** Opening Supplied entries block **
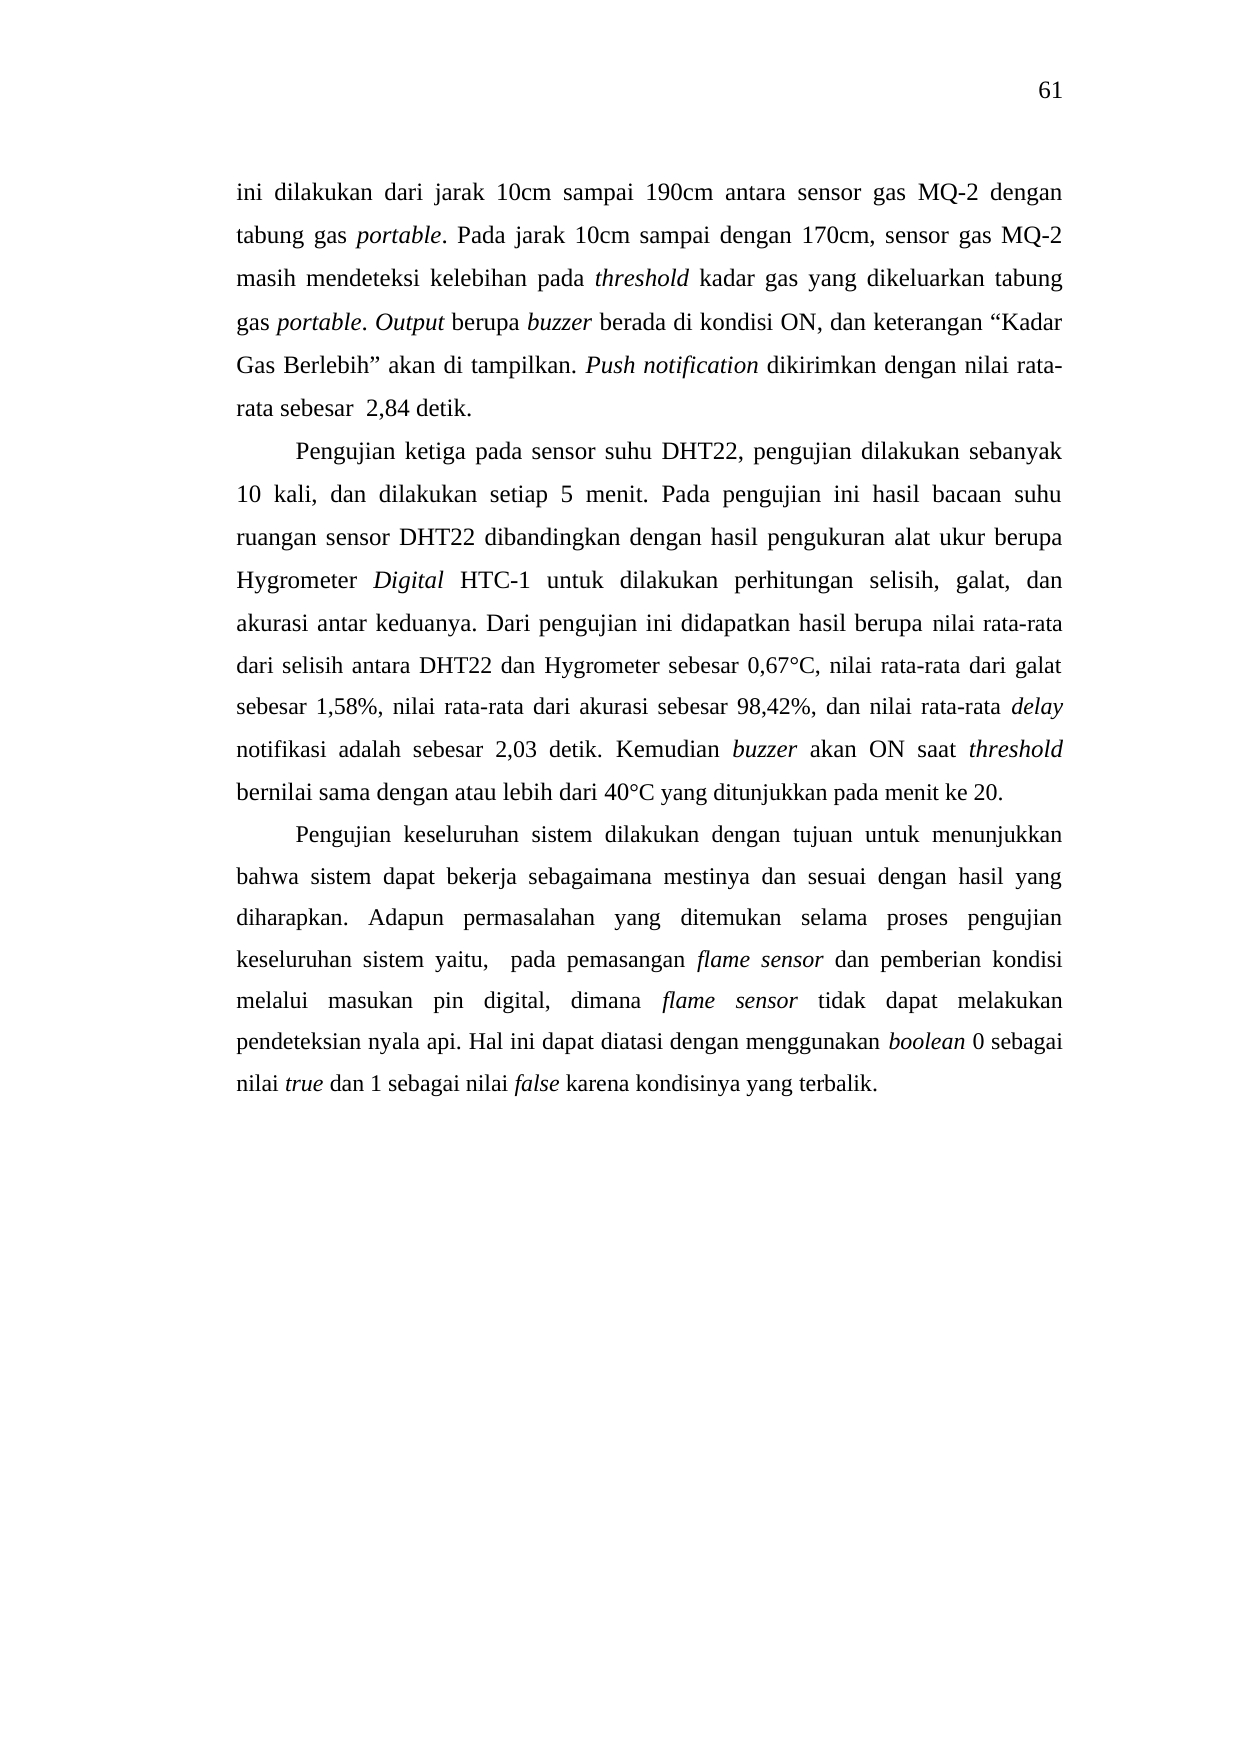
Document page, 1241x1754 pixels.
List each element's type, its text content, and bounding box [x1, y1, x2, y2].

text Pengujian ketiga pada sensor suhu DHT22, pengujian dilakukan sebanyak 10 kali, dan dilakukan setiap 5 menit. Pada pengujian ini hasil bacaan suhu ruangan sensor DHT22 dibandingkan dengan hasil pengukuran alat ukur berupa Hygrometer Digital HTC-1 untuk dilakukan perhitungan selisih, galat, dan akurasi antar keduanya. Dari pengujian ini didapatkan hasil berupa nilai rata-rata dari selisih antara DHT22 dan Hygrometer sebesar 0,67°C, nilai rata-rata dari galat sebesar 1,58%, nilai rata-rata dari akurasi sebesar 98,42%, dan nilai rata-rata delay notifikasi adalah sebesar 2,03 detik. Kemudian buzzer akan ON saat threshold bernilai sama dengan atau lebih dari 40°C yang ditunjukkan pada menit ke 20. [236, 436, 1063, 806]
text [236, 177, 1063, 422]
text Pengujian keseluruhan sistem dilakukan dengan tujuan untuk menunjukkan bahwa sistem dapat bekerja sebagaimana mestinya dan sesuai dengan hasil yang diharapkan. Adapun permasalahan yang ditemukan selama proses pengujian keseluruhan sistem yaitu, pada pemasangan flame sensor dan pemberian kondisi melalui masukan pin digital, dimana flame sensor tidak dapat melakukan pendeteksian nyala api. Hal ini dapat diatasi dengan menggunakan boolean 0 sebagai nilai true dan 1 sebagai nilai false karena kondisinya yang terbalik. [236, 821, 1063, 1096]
** Closing Supplied entries block **
** Opening Supplied entries block **
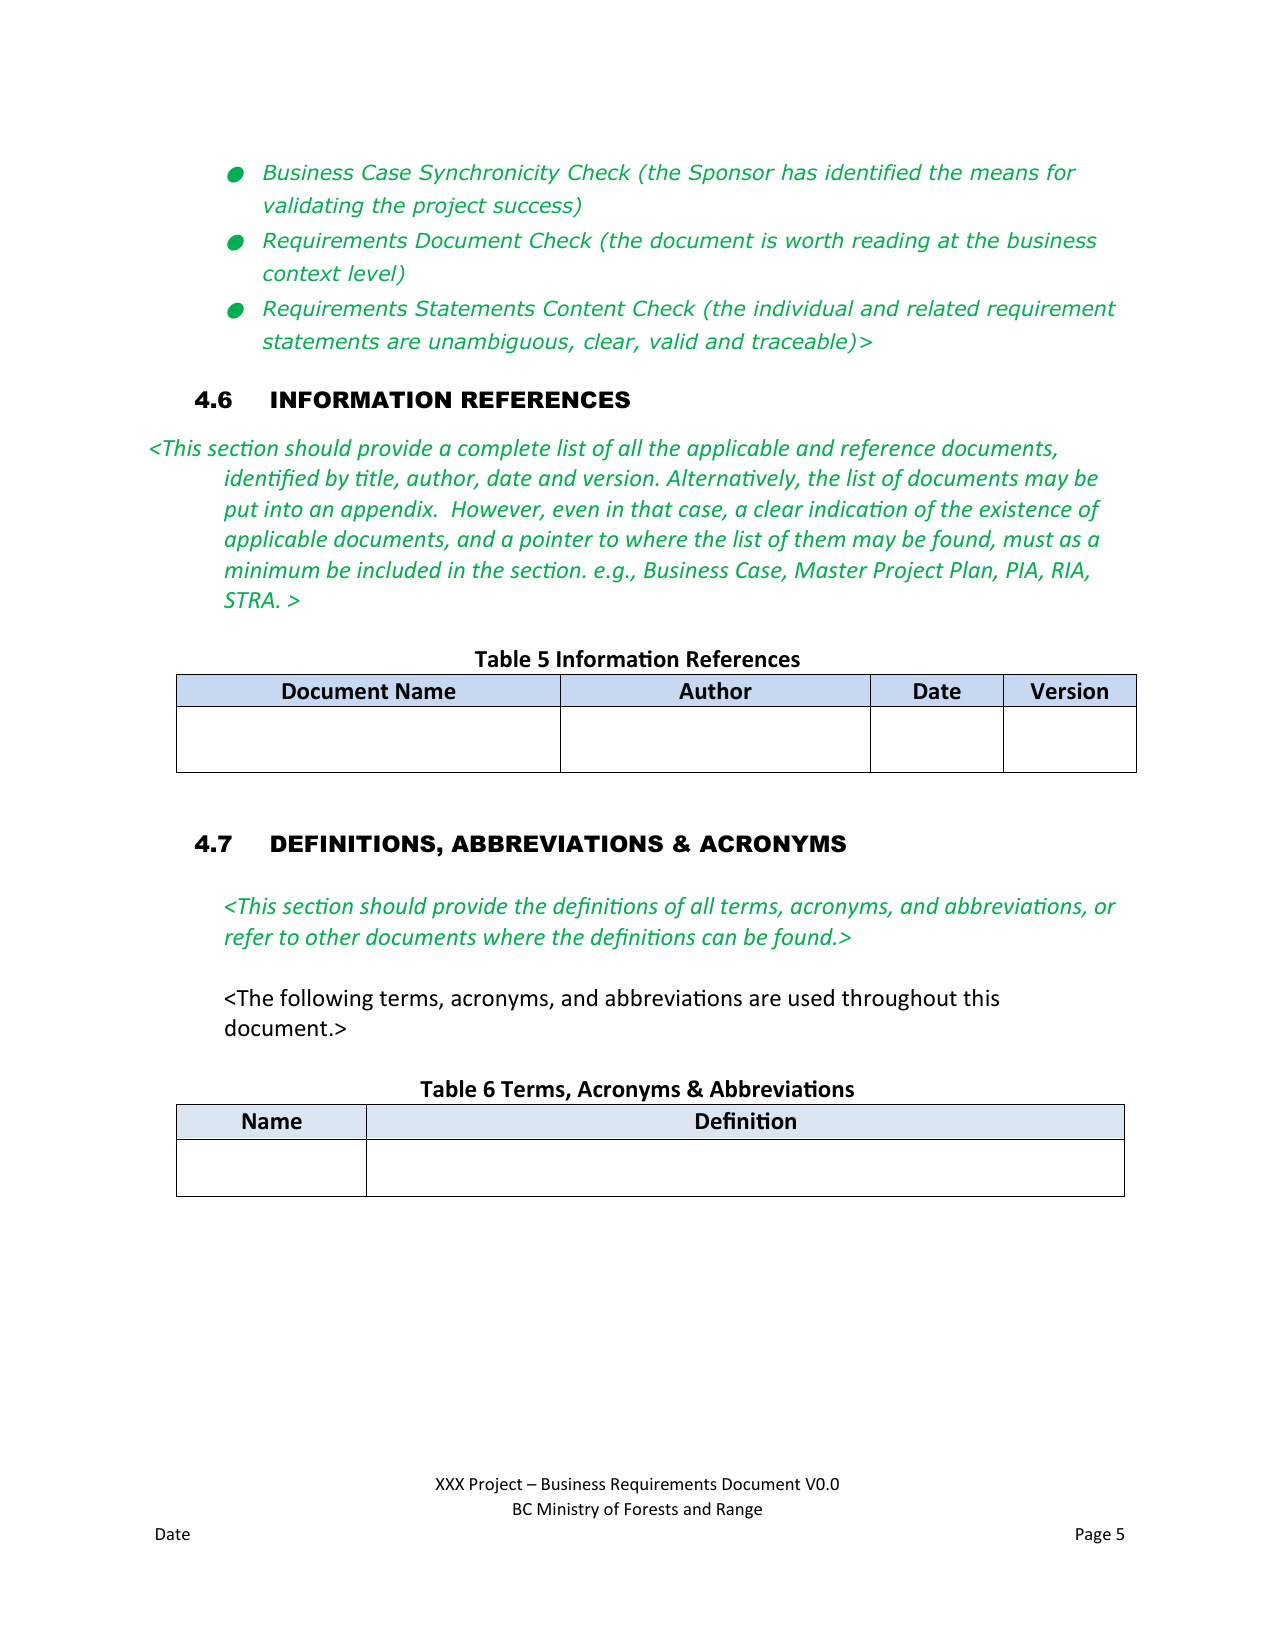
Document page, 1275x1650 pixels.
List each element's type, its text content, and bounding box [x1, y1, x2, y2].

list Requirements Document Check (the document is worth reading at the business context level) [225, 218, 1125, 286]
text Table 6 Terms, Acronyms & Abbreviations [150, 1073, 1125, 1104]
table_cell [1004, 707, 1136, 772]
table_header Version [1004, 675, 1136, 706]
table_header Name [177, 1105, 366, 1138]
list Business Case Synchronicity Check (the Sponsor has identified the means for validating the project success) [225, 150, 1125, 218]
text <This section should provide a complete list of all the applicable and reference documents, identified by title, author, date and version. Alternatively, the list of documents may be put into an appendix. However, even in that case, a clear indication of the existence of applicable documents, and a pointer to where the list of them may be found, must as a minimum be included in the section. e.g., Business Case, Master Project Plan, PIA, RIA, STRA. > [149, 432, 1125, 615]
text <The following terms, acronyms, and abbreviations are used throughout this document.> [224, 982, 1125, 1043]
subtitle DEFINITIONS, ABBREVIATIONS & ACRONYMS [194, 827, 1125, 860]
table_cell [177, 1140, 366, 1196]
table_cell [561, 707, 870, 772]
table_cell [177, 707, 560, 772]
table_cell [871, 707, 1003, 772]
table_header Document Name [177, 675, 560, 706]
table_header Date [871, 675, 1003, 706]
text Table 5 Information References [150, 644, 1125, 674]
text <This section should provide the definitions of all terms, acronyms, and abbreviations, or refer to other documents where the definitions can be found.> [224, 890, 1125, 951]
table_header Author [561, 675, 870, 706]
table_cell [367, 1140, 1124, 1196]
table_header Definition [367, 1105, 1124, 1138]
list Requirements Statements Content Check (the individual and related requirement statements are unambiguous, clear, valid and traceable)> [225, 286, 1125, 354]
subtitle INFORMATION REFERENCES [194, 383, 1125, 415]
** Closing Supplied entries block **
Instruction => Return only the lines of the records in which the string "section" appears.

Response box =>
text <This section should provide a complete list of all the applicable and reference documents, identified by title, author, date and version. Alternatively, the list of documents may be put into an appendix. However, even in that case, a clear indication of the existence of applicable documents, and a pointer to where the list of them may be found, must as a minimum be included in the section. e.g., Business Case, Master Project Plan, PIA, RIA, STRA. > [149, 432, 1125, 615]
text <This section should provide the definitions of all terms, acronyms, and abbreviations, or refer to other documents where the definitions can be found.> [224, 890, 1125, 951]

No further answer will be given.